** Records provided follows **
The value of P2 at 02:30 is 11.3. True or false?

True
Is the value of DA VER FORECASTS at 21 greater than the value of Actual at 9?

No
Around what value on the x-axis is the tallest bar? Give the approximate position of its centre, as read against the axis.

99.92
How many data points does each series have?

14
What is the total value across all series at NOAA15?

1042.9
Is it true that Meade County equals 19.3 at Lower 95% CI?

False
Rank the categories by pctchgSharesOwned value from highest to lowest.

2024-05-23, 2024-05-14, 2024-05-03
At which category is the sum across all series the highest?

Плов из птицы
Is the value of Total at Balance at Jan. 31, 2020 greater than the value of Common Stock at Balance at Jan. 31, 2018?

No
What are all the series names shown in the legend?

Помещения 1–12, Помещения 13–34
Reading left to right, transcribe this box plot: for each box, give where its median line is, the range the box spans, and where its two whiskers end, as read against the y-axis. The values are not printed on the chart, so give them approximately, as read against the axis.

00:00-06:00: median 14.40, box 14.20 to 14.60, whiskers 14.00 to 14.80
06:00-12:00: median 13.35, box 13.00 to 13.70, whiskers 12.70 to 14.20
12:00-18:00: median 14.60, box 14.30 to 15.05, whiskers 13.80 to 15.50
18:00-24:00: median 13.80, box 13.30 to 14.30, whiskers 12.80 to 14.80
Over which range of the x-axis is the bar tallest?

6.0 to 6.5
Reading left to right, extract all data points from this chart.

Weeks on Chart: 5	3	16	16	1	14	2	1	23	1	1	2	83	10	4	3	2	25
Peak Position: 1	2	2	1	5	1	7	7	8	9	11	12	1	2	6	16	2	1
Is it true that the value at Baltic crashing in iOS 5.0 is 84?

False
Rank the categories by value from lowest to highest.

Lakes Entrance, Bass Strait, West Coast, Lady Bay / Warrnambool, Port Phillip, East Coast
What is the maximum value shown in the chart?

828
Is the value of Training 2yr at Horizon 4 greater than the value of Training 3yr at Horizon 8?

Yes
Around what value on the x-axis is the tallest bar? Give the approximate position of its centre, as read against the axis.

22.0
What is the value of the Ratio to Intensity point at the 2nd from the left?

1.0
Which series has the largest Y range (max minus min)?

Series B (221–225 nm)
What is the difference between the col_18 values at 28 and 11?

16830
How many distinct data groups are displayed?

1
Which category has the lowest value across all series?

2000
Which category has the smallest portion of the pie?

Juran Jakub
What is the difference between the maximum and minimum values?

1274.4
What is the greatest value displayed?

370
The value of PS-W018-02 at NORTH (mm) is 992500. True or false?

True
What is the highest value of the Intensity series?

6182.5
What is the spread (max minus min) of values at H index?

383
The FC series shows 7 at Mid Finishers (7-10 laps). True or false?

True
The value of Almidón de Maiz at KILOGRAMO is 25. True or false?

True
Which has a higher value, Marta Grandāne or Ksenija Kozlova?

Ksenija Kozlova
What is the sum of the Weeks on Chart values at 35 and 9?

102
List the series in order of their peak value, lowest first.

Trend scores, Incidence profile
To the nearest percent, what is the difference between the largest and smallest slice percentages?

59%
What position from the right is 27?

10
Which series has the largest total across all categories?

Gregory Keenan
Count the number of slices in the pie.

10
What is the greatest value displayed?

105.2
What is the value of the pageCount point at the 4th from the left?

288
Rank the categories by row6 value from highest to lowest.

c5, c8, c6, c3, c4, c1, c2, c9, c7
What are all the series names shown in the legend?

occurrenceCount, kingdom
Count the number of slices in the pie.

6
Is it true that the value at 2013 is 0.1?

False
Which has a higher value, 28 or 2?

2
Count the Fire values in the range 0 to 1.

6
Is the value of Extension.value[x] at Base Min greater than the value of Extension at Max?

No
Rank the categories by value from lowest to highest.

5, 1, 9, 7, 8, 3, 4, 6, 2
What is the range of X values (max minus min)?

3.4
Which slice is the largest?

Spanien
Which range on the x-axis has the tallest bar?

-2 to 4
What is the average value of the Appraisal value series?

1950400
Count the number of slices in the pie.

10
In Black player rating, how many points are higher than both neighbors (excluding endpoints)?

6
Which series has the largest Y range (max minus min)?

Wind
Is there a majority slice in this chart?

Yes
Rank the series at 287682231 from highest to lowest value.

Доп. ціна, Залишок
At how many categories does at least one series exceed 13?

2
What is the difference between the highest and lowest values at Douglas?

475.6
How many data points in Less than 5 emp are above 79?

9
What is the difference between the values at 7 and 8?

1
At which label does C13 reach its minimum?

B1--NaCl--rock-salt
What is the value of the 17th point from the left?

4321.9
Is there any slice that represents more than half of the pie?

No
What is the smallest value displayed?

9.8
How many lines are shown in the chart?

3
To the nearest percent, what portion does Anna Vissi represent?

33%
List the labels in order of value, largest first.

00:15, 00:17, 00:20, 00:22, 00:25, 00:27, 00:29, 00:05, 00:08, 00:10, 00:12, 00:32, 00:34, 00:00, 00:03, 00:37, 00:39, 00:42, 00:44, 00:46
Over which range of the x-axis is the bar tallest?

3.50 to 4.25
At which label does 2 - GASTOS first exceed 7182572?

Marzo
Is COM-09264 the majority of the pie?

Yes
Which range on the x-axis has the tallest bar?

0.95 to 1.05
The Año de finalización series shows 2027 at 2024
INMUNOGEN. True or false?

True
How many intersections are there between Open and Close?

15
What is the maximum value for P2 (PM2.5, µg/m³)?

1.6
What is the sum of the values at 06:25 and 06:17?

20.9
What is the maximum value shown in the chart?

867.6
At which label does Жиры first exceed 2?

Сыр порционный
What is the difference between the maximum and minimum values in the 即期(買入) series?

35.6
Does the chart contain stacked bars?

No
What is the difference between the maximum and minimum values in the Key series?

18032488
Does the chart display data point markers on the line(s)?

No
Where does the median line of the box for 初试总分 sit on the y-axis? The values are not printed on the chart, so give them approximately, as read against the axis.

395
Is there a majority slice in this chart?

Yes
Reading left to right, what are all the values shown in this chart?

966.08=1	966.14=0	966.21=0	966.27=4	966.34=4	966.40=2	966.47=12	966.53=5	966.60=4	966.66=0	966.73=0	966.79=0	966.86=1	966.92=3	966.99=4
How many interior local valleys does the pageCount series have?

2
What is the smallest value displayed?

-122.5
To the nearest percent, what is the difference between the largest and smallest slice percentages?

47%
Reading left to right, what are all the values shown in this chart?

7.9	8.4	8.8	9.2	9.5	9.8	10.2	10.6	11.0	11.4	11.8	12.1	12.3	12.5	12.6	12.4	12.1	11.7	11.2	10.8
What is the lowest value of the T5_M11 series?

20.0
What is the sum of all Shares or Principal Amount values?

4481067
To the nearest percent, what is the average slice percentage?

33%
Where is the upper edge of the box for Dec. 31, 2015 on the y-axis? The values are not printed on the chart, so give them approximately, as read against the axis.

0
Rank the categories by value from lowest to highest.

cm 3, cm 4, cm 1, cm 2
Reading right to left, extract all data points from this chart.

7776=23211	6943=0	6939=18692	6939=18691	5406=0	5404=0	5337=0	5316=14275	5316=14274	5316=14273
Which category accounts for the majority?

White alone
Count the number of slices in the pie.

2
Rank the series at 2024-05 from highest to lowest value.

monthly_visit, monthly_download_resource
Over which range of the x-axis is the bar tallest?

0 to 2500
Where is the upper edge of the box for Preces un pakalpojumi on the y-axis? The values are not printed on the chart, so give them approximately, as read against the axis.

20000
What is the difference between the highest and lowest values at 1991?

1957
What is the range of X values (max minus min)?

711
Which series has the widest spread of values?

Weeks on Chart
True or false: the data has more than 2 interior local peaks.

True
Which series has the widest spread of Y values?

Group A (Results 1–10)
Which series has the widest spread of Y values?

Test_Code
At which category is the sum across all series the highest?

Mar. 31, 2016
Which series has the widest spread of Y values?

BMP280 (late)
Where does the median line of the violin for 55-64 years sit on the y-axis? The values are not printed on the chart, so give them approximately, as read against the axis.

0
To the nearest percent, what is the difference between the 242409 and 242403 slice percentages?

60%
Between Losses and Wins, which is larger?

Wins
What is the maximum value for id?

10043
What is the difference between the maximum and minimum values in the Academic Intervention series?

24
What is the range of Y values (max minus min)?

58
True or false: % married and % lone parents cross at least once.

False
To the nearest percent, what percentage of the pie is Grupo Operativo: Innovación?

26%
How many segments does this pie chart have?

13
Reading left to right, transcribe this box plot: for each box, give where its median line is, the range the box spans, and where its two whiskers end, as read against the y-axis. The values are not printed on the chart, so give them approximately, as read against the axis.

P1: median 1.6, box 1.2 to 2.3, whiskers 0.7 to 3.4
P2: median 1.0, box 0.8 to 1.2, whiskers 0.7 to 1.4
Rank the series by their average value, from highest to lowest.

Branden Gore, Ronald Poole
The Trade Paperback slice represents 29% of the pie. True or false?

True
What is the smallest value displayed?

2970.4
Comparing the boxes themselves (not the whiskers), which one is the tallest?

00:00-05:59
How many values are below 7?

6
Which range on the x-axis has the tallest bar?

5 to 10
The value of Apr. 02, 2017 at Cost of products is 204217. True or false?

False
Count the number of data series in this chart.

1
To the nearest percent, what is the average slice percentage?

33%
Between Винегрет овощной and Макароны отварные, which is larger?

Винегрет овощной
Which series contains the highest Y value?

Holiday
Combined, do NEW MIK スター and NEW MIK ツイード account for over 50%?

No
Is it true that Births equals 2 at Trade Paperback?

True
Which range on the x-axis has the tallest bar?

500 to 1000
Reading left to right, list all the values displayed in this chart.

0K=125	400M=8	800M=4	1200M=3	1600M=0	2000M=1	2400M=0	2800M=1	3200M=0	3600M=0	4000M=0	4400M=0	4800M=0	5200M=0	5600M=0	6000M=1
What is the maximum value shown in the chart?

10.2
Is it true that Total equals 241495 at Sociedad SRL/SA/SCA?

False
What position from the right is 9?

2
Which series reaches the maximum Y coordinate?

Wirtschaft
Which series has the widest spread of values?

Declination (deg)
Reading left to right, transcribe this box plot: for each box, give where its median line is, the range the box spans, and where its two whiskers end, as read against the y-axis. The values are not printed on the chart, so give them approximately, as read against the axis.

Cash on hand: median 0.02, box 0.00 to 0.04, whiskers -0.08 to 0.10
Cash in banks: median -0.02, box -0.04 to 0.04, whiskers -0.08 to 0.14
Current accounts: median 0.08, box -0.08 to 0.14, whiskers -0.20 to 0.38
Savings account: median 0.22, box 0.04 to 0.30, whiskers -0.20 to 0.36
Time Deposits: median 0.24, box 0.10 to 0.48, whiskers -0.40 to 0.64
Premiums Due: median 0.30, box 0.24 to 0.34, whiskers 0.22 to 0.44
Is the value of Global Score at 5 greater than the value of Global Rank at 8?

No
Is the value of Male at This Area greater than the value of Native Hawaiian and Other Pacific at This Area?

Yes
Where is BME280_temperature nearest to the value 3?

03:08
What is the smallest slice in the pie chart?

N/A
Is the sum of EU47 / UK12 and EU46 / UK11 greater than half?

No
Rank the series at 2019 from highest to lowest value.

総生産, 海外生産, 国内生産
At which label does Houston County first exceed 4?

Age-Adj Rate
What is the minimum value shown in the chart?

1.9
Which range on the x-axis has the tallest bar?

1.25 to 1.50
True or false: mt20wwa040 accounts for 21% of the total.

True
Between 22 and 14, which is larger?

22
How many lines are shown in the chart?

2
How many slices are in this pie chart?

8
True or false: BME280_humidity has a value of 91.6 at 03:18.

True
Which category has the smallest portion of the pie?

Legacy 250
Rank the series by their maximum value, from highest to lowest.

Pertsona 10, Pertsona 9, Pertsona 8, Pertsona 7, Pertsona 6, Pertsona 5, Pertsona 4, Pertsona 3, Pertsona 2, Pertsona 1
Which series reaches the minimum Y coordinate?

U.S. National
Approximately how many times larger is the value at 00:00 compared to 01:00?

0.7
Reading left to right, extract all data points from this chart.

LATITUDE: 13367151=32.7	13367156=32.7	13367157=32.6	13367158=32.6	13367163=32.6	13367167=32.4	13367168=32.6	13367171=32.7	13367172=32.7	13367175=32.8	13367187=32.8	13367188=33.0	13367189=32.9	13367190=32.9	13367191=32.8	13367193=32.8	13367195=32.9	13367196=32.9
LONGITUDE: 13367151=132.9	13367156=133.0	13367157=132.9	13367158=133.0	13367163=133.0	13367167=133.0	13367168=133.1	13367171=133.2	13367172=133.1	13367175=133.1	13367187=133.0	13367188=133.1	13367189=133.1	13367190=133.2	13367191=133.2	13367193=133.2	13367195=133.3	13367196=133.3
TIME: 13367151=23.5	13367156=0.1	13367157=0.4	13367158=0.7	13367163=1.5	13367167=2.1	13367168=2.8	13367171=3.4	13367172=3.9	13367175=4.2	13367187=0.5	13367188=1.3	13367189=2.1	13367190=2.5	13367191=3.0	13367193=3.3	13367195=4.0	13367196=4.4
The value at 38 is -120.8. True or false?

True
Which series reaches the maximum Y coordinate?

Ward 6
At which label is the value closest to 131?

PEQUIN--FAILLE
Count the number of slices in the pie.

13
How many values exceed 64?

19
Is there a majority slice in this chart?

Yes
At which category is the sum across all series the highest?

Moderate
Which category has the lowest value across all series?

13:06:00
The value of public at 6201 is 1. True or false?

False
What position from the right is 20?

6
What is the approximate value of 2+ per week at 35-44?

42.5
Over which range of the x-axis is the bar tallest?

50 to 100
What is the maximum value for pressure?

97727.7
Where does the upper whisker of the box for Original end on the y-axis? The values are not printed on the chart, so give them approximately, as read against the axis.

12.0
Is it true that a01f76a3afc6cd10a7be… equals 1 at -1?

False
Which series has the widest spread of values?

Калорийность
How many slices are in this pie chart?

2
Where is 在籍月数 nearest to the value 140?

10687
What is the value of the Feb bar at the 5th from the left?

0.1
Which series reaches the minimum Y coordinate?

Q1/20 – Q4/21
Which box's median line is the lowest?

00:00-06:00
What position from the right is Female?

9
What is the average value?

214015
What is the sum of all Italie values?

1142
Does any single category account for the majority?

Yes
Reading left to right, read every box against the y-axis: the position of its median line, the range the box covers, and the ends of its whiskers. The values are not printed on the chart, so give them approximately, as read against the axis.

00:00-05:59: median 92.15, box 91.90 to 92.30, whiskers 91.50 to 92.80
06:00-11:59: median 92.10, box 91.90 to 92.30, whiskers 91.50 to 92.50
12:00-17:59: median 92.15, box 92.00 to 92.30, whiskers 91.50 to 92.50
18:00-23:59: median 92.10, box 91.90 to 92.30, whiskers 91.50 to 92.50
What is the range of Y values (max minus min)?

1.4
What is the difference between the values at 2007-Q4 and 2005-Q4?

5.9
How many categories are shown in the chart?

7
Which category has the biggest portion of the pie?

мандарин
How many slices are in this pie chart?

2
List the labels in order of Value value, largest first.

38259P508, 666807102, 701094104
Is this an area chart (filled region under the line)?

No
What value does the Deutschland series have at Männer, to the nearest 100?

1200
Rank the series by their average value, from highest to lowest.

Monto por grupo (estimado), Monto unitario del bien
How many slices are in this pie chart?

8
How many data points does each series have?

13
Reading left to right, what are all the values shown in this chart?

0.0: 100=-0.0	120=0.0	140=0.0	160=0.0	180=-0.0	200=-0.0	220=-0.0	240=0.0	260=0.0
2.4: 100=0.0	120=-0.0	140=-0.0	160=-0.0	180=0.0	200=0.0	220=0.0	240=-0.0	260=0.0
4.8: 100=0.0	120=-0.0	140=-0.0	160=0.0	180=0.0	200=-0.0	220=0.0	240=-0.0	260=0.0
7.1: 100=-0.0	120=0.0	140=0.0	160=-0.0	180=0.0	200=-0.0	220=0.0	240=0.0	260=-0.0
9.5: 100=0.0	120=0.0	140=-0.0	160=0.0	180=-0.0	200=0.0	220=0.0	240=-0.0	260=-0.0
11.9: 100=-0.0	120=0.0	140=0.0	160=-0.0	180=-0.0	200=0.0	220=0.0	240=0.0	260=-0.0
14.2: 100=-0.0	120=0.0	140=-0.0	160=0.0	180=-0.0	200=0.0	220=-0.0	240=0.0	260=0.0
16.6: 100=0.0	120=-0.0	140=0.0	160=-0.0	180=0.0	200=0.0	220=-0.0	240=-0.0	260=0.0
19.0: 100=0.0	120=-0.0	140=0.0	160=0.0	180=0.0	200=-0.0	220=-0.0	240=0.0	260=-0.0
** End of Records provided **
Task directions: Render the lines as a Markdown table with the columns "Row" and "Text", starting at the first line and ending at the line that contains "Rank the categories by pctchgSharesOwned". Number each row and omit blank lines.

Solution for this exercise:
| Row | Text |
|---|---|
| 1 | The value of P2 at 02:30 is 11.3. True or false? |
| 2 | True |
| 3 | Is the value of DA VER FORECASTS at 21 greater than the value of Actual at 9? |
| 4 | No |
| 5 | Around what value on the x-axis is the tallest bar? Give the approximate position of its centre, as read against the axis. |
| 6 | 99.92 |
| 7 | How many data points does each series have? |
| 8 | 14 |
| 9 | What is the total value across all series at NOAA15? |
| 10 | 1042.9 |
| 11 | Is it true that Meade County equals 19.3 at Lower 95% CI? |
| 12 | False |
| 13 | Rank the categories by pctchgSharesOwned value from highest to lowest. |